• **本文**:
歴史的視点からみる日本エレクトロニクスの退潮:産業史的分析

研究課題

研究課題/領域番号 24530388
研究機関東北大学

研究代表者

平本 厚  東北大学, 経済学研究科(研究院), 教授 (90125641)

キーワードテレビ / エレクトロニクス / 競争力 / イノベーション・システム / グローバル競争 / 産業ダイナミズム / 液晶ディスプレイ / 産学関係
研究概要

前年度での全体の歴史過程の概観と作業仮説の構築を踏まえ、本年度は、①当初の日本企業の優位の形成の局面の資料収集のうち、前年度では完了できなかった、業界誌の収集及び関係者インタビューの着手、さらに②その分析と発表、また、③全体的な文献・資料収集と先行研究の検討の継続、を行った。具体的には、①では、前年度にたてた方針(収集資料の厳選)にしたがい、もっともインフォーマティブと思われる、『フラットパネル・ディスプレイ』各年版、『月刊ディスプレイ』、『液晶』などを収集することに集中し、それをもとに業界事情を調査した。また、日本でも有数の液晶研究者(元電機メーカ・マネージャ)と連絡をとり、研究開発経緯についての調査を開始した。その結果、液晶ディスプレイ産業について当初の日本企業の優位の形成の要因をまとめた。基礎にあるイノベーションのシステムは企業中心であったことが特徴的であること、その革新メカニズムは以前のブラウン管テレビの場合と基本的には同形(企業の同質的競争による産業全体の革新の促進)であるが、ここでは、公的研究機関(NHK技研)の役割が以前とは異なっていたこと(液晶研究での不在)、企業による戦略の違いもみられたこと(ソニーの液晶ディスプレイ参入への消極性)、他方、大学の研究が重要となっており、産学関係も大きな機能を果たしたこと、などが明らかとなった。この日本のイノベーション・システムにおいては、企業間関係や産学関係が強い外部性をもっていたことが重要であったと分析した。②では、こうした成果を社会経済史学会東北部会(平成26年1月18日、東北大学)にて「液晶ディスプレイ産業の形成」として発表した。

現在までの達成度 (区分)
現在までの達成度 (区分)

3: やや遅れている

理由

前年度の「研究実績の概要」に記したように、資料収集の規模が予想をはるかに上回ったために、予定が遅れ気味である。とくに成果の口頭発表はしたが、当初予定の論文提出までにはいたっていない。

• **提供資料**:
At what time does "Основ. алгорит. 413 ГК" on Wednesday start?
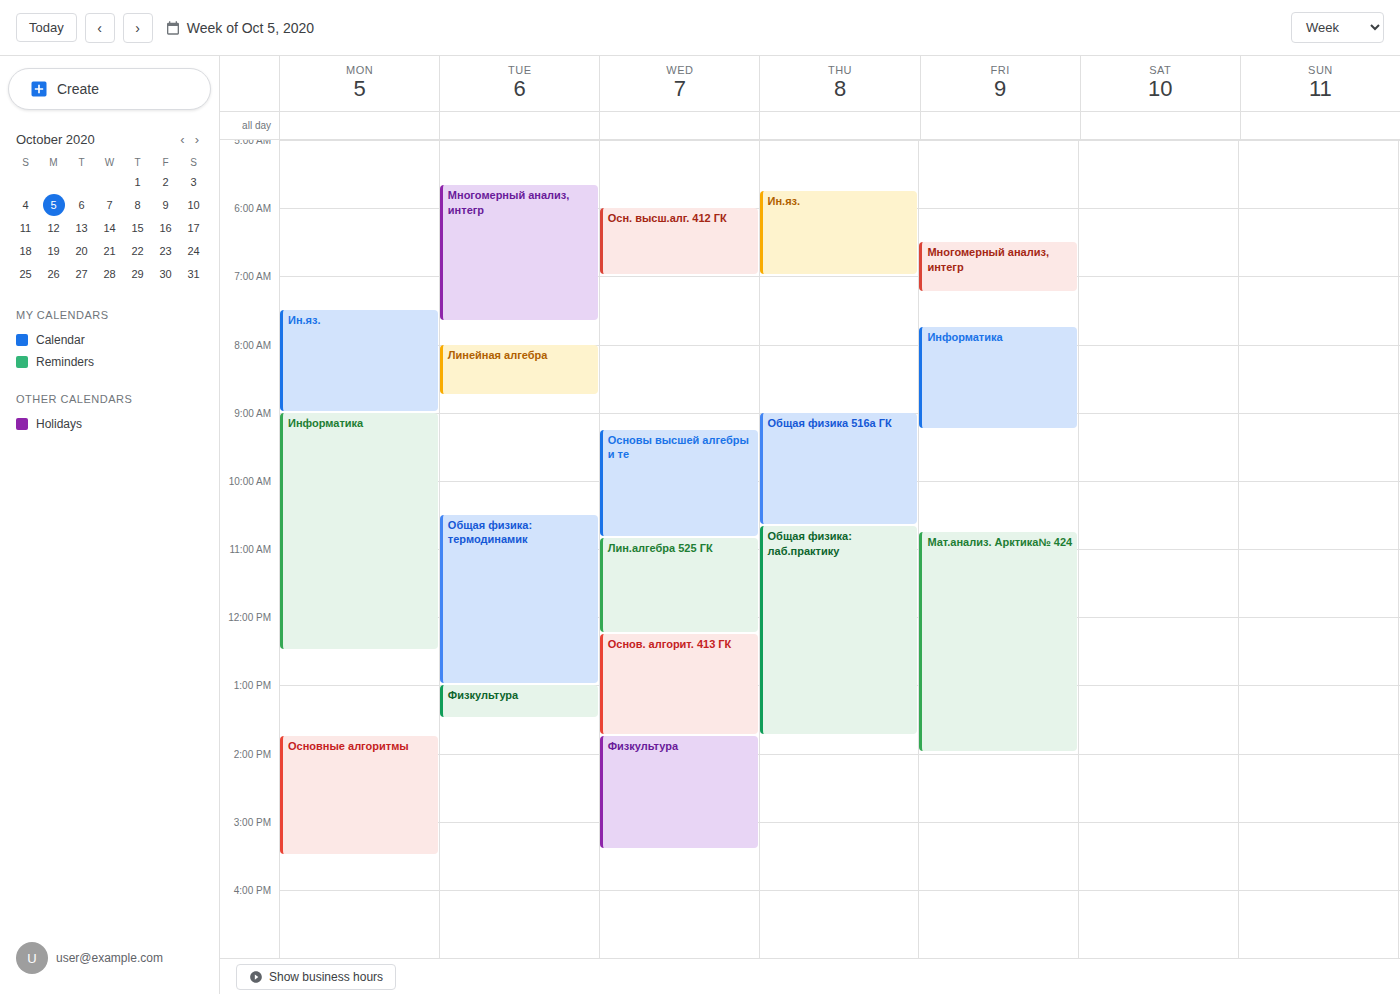
12:15 PM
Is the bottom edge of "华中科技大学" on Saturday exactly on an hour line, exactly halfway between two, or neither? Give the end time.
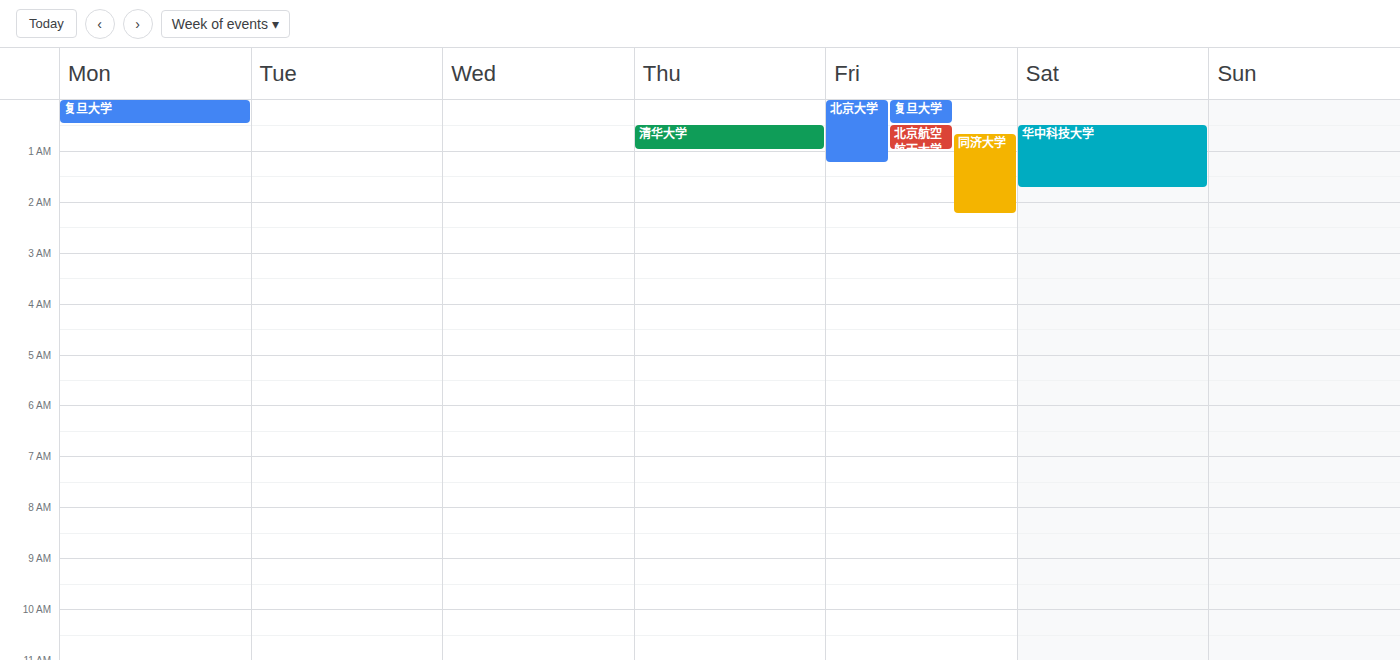
1:45 AM -- neither: three quarters of the way from the 1 AM line to the 2 AM line.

• **課題 A**:
研究報告の「前年度での全体の歴史過程の概」から「産業の形成」として発表した。」までを、両端を含めてそのまま書き写してください。
• **課題 B**:
日本エレクトロニクスの退潮に関する研究報告を二文で要約してください。

• **模範解答 A**:
前年度での全体の歴史過程の概観と作業仮説の構築を踏まえ、本年度は、①当初の日本企業の優位の形成の局面の資料収集のうち、前年度では完了できなかった、業界誌の収集及び関係者インタビューの着手、さらに②その分析と発表、また、③全体的な文献・資料収集と先行研究の検討の継続、を行った。具体的には、①では、前年度にたてた方針(収集資料の厳選)にしたがい、もっともインフォーマティブと思われる、『フラットパネル・ディスプレイ』各年版、『月刊ディスプレイ』、『液晶』などを収集することに集中し、それをもとに業界事情を調査した。また、日本でも有数の液晶研究者(元電機メーカ・マネージャ)と連絡をとり、研究開発経緯についての調査を開始した。その結果、液晶ディスプレイ産業について当初の日本企業の優位の形成の要因をまとめた。基礎にあるイノベーションのシステムは企業中心であったことが特徴的であること、その革新メカニズムは以前のブラウン管テレビの場合と基本的には同形(企業の同質的競争による産業全体の革新の促進)であるが、ここでは、公的研究機関(NHK技研)の役割が以前とは異なっていたこと(液晶研究での不在)、企業による戦略の違いもみられたこと(ソニーの液晶ディスプレイ参入への消極性)、他方、大学の研究が重要となっており、産学関係も大きな機能を果たしたこと、などが明らかとなった。この日本のイノベーション・システムにおいては、企業間関係や産学関係が強い外部性をもっていたことが重要であったと分析した。②では、こうした成果を社会経済史学会東北部会(平成26年1月18日、東北大学)にて「液晶ディスプレイ産業の形成」として発表した。

• **模範解答 B**:
本年度は、液晶ディスプレイ産業について業界誌を収集し、液晶研究者と連絡をとって研究開発経緯の調査を始め、当初の日本企業の優位の形成の要因をまとめて社会経済史学会東北部会で発表した。ただし、資料収集の規模が予想をはるかに上回ったため研究はやや遅れており、当初予定の論文提出にはいたっていない。